KU hospital study shows yoga can treat heart problems

Photo used under a Creative Commons agreement courtesy RelaxingMusic.

People have claimed health benefits from yoga in its 5,000 years of practice, among them Dr. Dhanunjaya Lakkireddy’s yoga instructor grandfather.

Studies suggest it can slow heart rates and reduce blood pressure, but Lakkireddy’s Kansas University Hospital research now indicates it can also treat heart problems.

He hopes his pilot study on about 50 people will lead to large national studies that prove yoga effective in treating atrial fibrillation and other problems.

The study published last week in the Journal of the American College of Cardiology found that just two yoga sessions a week can reduce episodes of atrial fibrillation’s racing and uncontrolled heart beats.

Patients from 18 to 80 who did yoga for three months reduced those incidences by about 30 to 40 percent, the study found.

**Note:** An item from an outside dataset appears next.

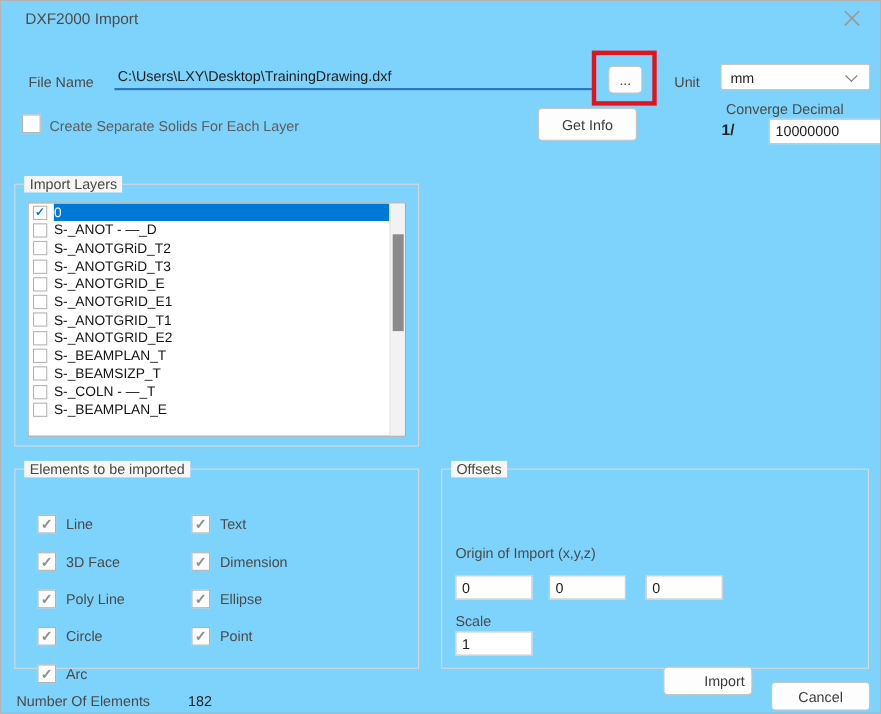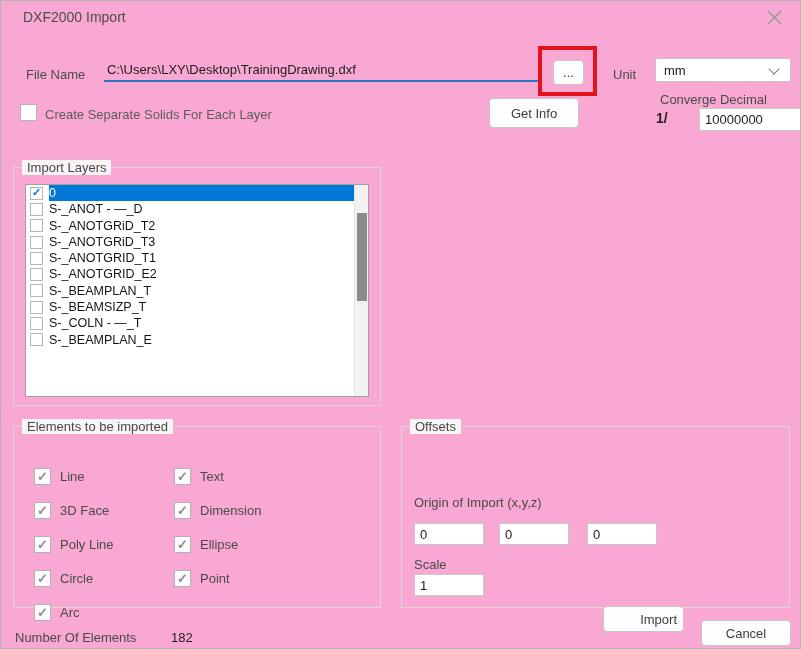"DXF2000 Import" .dialog { background: #f9a8d4 -> #7dd3fc }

It also reduced depression, anxiety, resting heart rates and blood pressure.

“Yoga is not a substitute for medical therapy – they need to take their medications,” Lakkireddy said, but it can be added and amount to treatment itself.

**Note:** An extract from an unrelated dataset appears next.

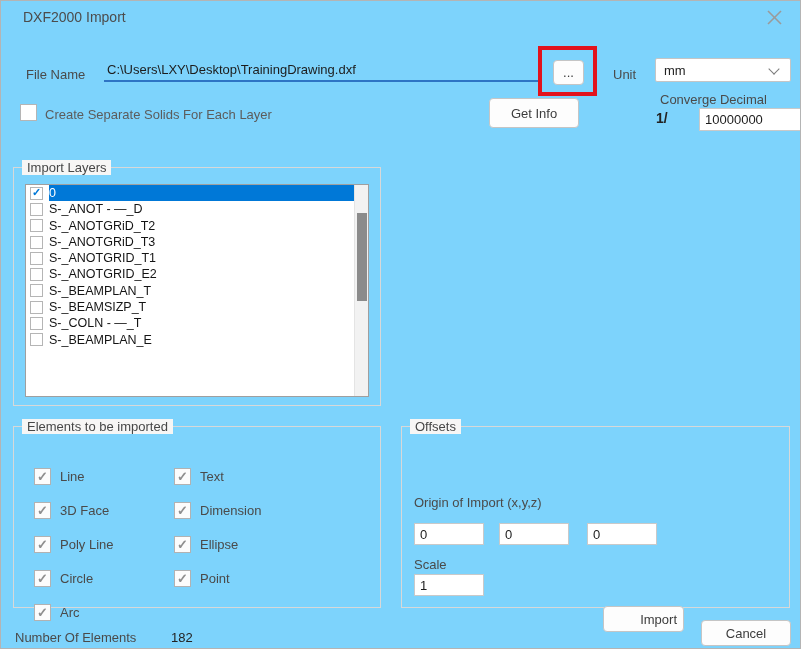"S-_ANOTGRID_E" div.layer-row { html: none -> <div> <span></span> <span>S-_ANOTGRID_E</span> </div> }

“It is something very easy and not expensive,” he said.

He has started other studies, including one to see the effects of yoga on syncope, when patients, often young women, faint when their heart slows or stops for periods.

Lakkireddy was born in India, where his grandfather was a yoga instructor, but he gave up yoga when young and just took it up again in the last few years. He started his first study after a patient told him yoga helped prevent the onset of atrial fibrillation, he said.

The doctor now does yoga himself twice a week, he said. When it comes to that and his study, he said of his grandfather,  “If he were alive I think he would be very happy.”